Price wars also affect dynamic pricing because there is immense competition between business firms over prices. If a competitor decreases the price of its product, you have to decrease your product price in order to match the market price; otherwise, you will lose a large market share. The price war between firms will lead to a decrease in prices to attract more customers.

Lost Sales

Customers prefer to check reviews from previous buyers before making further purchases. Businesses will lose a large market share if their dynamic pricing strategy goes wrong. Customers only prefer lower rates for purchases and shift their preferences towards cheaper ones.

Strategies to Implement Dynamic Pricing

The following are some strategies used by businesses to implement dynamic pricing as the part of their marketing strategy:

Demand-Based Pricing

Demand-based pricing is a strategy used by businesses to adjust the prices of their goods or services according to the demand for those goods or services in the market.

Time-Based Pricing

Time-based pricing is a strategy used by businesses to adjust prices according to the time of day, week, month, season, or even year. 

Segment-Based Pricing

Segment-based pricing is a strategy used by businesses to adjust prices according to the different segments of the market, such as age, income, and geographical regions.

Event-Based Pricing

Event-based pricing is a strategy used by businesses to adjust prices according to specific events. For example, sports events, vacations, and others, like Christmas, Easter, Halloween, etc. 

Cost-Plus Method

The cost-plus method is a pricing strategy used by retailers. In this strategy, they add some markup to the actual cost of the demanded product. This will make sure that the product cost is covered and the business is making some profits.

Competitor-Based Method

In this strategy, retailers or businesses adjust their pricing according to the pricing of their competitors, whether they increase or decrease the price as per the level of competition in the market.

How to Implement Dynamic Pricing?

The following are some ways to implement dynamic pricing:

Understanding the Target Market

Businesses should know their exact target market to correctly determine and adjust prices according to the demand in that market. By knowing the exact target market, business can decide what to offer and what their customers are excited to purchase.

Knowing the Manufacturing Cost

Businesses must have the information about the manufacturing costs of their products so that you can set prices according to their profit margins.

Testing and Adjustment

When businesses decide to use dynamic pricing strategy, they need to test it, first. If they find that it is not working according to their plan, they can adjust it and again pass through the testing process so that they can get the desired outcome.

Dynamic Pricing Software

Dynamic pricing software is software used by businesses that automatically adjusts prices in real-time with changes in market trends. These changes occur due to various factors that affect the prices of goods or services in the market. These programmes use real-time data and automatically change the price by using algorithms and with the help of modern AI (artificial intelligence) techniques.

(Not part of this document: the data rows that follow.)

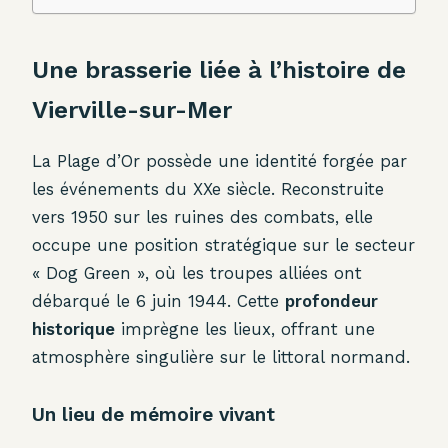
Une brasserie liée à l’histoire de
Vierville-sur-Mer
La Plage d’Or possède une identité forgée par
les événements du XXe siècle. Reconstruite
vers 1950 sur les ruines des combats, elle
occupe une position stratégique sur le secteur
« Dog Green », où les troupes alliées ont
débarqué le 6 juin 1944. Cette
profondeur
historique
imprègne les lieux, offrant une
atmosphère singulière sur le littoral normand.
Un lieu de mémoire vivant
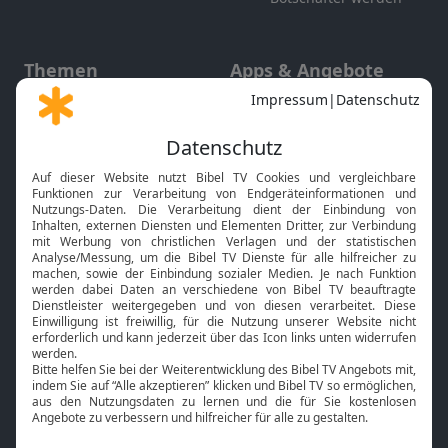
Themen
Apps & Angebote
Gott und Bibel erklärt
Newsletter
Feiertage
Mobile App
Interviews
Kids App
Neuigkeiten
Smart TV
HbbTV
Bibelthek Online-Bibel
Nächster Gottesdienst
Bibel TV
Service
Über uns
Kontakt
Jobs
TV-Empfang
Presse
FAQ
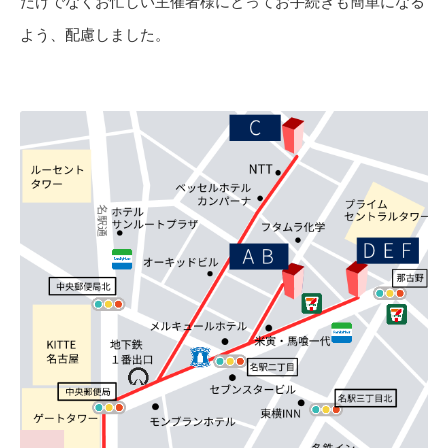
だけでなくお忙しい主催者様にとってお手続きも簡単になる
よう、配慮しました。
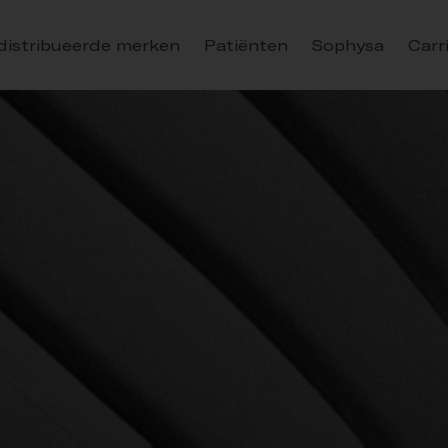
distribueerde merken
Patiënten
Sophysa
Carr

The following are some major benefits of dynamic pricing software:

Automatic Price Adjustment

With the help of dynamic pricing software, price changes occur automatically according to the current market conditions, without any human intervention.

Quick Response

Businesses are able to quickly respond to competitors’ price fluctuations. 

Maximum Profits

Dynamic pricing software maximises profits by automatically adjusting the prices based on the preset parameters.

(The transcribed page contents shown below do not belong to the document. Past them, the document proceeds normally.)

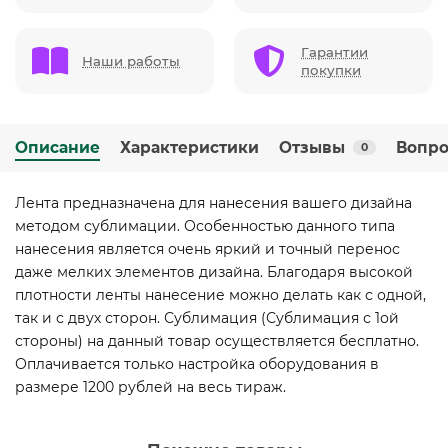
Гарантии
Наши работы
покупки
Описание
Характеристики
Отзывы
Вопро
0
Лента предназначена для нанесения вашего дизайна
методом сублимации. Особенностью данного типа
нанесения является очень яркий и точный перенос
даже мелких элементов дизайна. Благодаря высокой
плотности ленты нанесение можно делать как с одной,
так и с двух сторон. Сублимация (Сублимация с 1ой
стороны) на данный товар осуществляется бесплатно.
Оплачивается только настройка оборудования в
размере 1200 рублей на весь тираж.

In conclusion, dynamic pricing is a pricing method used by many firms to increase their revenue and profits. The price is constantly changed in response to the changing demand for products. Many businesses, such as e-commerce stores, taxi-riding apps, accommodation apps have used dynamic pricing successfully to their advantage. Businesses should also keep in mind the cons of dynamic pricing while using it. Moreover, dynamic pricing is not suitable for every business. For example, it is not suitable for a restaurant offering meals or a hairdresser offering hair-cutting services.